The partner archives and risk modellers worked together, discussing various risks and the relationships between them, building up the basic Bayesian Network. Then we identified where suitable data sources existed in order to develop the conditional probability tables that drive the model. Where suitable data did not exist, we prepared elicitation questions so that we could use structured expert judgement from a panel of digital archivists. The COVID-19 pandemic gave us the chance to move our events online and broaden participation, including experts from the BFI and Cambridge University Library among others.

With the data gathering complete, we populated the prototype model and presented it at three online workshops. The workshops combined an explanation of the theory behind our approach, the development process, and a chance for archivists to try the model for themselves following a couple of demonstration case studies. Between workshops, we updated the tool based on feedback from the sessions, to improve its usability and provide policy suggestions bespoke to the user’s model.
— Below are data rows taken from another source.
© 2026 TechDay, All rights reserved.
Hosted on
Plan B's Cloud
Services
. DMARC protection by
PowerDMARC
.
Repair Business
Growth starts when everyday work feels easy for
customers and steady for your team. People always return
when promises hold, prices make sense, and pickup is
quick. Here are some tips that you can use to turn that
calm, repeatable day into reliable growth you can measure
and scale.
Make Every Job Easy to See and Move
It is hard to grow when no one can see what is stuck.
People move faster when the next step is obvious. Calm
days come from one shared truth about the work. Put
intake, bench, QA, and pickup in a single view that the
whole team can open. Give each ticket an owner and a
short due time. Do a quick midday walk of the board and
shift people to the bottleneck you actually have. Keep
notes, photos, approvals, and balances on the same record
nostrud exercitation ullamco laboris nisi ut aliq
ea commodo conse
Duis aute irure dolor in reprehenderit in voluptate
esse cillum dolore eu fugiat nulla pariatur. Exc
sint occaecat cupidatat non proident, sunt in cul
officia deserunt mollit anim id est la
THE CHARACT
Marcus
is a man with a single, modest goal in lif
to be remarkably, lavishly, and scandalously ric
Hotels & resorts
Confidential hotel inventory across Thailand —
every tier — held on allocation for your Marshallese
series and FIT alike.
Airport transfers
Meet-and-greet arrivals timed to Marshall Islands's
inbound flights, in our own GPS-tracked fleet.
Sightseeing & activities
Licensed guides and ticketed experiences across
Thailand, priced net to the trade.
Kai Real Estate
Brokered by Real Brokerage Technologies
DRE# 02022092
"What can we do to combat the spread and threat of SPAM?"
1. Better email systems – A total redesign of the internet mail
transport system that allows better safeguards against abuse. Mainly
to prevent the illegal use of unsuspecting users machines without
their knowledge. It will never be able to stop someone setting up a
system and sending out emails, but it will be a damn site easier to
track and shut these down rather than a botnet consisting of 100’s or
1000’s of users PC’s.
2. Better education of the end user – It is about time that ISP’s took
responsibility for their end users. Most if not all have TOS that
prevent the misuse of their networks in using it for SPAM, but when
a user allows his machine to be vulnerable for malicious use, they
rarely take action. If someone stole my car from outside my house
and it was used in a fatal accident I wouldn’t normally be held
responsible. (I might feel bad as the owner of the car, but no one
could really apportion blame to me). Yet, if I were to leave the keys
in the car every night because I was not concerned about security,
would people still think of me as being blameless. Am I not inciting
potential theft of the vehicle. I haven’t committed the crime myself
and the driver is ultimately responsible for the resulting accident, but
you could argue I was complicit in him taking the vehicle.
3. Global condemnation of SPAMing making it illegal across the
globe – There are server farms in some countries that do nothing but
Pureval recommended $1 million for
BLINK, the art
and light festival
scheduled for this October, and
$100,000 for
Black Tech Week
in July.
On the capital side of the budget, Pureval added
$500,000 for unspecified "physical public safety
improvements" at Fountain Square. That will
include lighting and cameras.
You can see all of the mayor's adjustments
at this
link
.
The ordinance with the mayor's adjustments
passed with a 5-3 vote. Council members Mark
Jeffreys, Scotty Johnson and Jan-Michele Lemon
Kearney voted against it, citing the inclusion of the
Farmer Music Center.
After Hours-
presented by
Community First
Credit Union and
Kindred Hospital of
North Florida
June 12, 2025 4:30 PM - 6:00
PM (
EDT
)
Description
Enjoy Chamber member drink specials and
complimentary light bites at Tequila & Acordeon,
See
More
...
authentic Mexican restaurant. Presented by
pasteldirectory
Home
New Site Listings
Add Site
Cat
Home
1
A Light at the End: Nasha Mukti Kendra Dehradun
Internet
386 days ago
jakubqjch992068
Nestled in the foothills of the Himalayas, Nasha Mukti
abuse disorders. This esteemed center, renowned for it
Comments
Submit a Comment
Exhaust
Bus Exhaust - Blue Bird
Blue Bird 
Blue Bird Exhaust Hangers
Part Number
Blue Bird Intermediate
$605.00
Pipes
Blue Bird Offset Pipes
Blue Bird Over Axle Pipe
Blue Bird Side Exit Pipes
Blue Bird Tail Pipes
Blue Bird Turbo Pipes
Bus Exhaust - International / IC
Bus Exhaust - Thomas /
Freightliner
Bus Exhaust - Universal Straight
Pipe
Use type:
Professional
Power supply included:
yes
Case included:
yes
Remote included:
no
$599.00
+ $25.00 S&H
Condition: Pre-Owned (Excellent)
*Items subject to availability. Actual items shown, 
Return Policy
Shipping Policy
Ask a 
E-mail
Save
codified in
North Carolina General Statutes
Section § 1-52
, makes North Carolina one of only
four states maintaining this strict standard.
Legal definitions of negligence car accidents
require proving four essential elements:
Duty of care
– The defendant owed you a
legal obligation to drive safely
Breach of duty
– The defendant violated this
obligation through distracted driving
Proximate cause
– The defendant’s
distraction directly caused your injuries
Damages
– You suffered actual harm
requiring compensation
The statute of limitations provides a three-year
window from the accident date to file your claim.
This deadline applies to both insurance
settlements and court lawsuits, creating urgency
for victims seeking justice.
The workshops have attracted a worldwide audience of archivists. It is important to note that some of our data is UK based, so the model might not be as applicable to archives in other parts of the world in its current form.

DiAGRAM is now substantially complete. The National Archives will use it as a source of evidence for its Spending Review submission. We will be doing further work to improve the user interface until early October. With the tool, archives can get an initial view of their current risk levels, and then compare the effect of different “policies” on their risk levels to help them build a business case for action, and also see which nodes of the network will have the greatest likelihood of reducing their risk. We hope that this model will become part of the suite of tools and resources supported by the National Archives, for the benefit of the whole community, alongside PRONOM and DROID.